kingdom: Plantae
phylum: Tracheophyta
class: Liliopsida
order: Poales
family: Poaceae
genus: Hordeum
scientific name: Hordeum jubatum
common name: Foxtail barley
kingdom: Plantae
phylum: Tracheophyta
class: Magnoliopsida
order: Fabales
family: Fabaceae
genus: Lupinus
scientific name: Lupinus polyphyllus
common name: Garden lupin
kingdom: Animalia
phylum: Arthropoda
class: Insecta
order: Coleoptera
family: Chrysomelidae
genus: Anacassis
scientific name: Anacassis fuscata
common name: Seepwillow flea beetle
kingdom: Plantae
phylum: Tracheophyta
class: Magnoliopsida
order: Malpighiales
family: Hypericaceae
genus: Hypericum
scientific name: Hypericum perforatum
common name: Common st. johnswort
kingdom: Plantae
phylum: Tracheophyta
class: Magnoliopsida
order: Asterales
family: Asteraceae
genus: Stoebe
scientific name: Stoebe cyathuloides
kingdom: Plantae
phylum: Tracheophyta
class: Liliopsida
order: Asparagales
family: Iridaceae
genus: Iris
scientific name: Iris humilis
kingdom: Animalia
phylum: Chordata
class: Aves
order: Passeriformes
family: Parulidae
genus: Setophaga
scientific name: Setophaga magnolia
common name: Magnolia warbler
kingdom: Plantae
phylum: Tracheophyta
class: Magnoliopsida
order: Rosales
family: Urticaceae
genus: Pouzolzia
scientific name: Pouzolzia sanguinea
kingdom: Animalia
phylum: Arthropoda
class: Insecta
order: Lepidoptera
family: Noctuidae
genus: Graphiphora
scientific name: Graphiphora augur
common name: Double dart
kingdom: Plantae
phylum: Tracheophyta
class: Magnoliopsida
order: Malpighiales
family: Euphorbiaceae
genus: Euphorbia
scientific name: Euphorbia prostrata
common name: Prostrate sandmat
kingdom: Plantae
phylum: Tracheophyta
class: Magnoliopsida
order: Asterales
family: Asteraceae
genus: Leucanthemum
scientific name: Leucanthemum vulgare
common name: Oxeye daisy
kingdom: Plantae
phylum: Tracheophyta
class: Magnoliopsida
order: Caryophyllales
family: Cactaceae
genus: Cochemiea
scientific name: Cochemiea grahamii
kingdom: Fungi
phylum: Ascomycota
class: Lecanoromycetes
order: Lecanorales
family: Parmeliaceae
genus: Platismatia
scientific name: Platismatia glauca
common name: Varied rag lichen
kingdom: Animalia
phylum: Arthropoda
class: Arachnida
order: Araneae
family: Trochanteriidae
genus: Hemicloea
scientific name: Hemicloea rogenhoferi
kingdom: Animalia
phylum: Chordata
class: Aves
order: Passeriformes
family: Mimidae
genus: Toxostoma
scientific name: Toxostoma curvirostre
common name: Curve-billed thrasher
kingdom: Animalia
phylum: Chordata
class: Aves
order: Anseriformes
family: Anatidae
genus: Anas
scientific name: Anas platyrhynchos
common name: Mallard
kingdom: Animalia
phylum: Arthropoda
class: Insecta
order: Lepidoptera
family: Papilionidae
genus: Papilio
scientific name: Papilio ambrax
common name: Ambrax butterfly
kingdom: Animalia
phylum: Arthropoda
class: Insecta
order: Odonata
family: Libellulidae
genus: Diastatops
------
[GOAL] Repeat all the records, substituting "vernacular name" for "common name" everywhere it occurs and leaving everything else as it is.

[OUTPUT FOR THIS TASK]
kingdom: Plantae
phylum: Tracheophyta
class: Liliopsida
order: Poales
family: Poaceae
genus: Hordeum
scientific name: Hordeum jubatum
vernacular name: Foxtail barley
kingdom: Plantae
phylum: Tracheophyta
class: Magnoliopsida
order: Fabales
family: Fabaceae
genus: Lupinus
scientific name: Lupinus polyphyllus
vernacular name: Garden lupin
kingdom: Animalia
phylum: Arthropoda
class: Insecta
order: Coleoptera
family: Chrysomelidae
genus: Anacassis
scientific name: Anacassis fuscata
vernacular name: Seepwillow flea beetle
kingdom: Plantae
phylum: Tracheophyta
class: Magnoliopsida
order: Malpighiales
family: Hypericaceae
genus: Hypericum
scientific name: Hypericum perforatum
vernacular name: Common st. johnswort
kingdom: Plantae
phylum: Tracheophyta
class: Magnoliopsida
order: Asterales
family: Asteraceae
genus: Stoebe
scientific name: Stoebe cyathuloides
kingdom: Plantae
phylum: Tracheophyta
class: Liliopsida
order: Asparagales
family: Iridaceae
genus: Iris
scientific name: Iris humilis
kingdom: Animalia
phylum: Chordata
class: Aves
order: Passeriformes
family: Parulidae
genus: Setophaga
scientific name: Setophaga magnolia
vernacular name: Magnolia warbler
kingdom: Plantae
phylum: Tracheophyta
class: Magnoliopsida
order: Rosales
family: Urticaceae
genus: Pouzolzia
scientific name: Pouzolzia sanguinea
kingdom: Animalia
phylum: Arthropoda
class: Insecta
order: Lepidoptera
family: Noctuidae
genus: Graphiphora
scientific name: Graphiphora augur
vernacular name: Double dart
kingdom: Plantae
phylum: Tracheophyta
class: Magnoliopsida
order: Malpighiales
family: Euphorbiaceae
genus: Euphorbia
scientific name: Euphorbia prostrata
vernacular name: Prostrate sandmat
kingdom: Plantae
phylum: Tracheophyta
class: Magnoliopsida
order: Asterales
family: Asteraceae
genus: Leucanthemum
scientific name: Leucanthemum vulgare
vernacular name: Oxeye daisy
kingdom: Plantae
phylum: Tracheophyta
class: Magnoliopsida
order: Caryophyllales
family: Cactaceae
genus: Cochemiea
scientific name: Cochemiea grahamii
kingdom: Fungi
phylum: Ascomycota
class: Lecanoromycetes
order: Lecanorales
family: Parmeliaceae
genus: Platismatia
scientific name: Platismatia glauca
vernacular name: Varied rag lichen
kingdom: Animalia
phylum: Arthropoda
class: Arachnida
order: Araneae
family: Trochanteriidae
genus: Hemicloea
scientific name: Hemicloea rogenhoferi
kingdom: Animalia
phylum: Chordata
class: Aves
order: Passeriformes
family: Mimidae
genus: Toxostoma
scientific name: Toxostoma curvirostre
vernacular name: Curve-billed thrasher
kingdom: Animalia
phylum: Chordata
class: Aves
order: Anseriformes
family: Anatidae
genus: Anas
scientific name: Anas platyrhynchos
vernacular name: Mallard
kingdom: Animalia
phylum: Arthropoda
class: Insecta
order: Lepidoptera
family: Papilionidae
genus: Papilio
scientific name: Papilio ambrax
vernacular name: Ambrax butterfly
kingdom: Animalia
phylum: Arthropoda
class: Insecta
order: Odonata
family: Libellulidae
genus: Diastatops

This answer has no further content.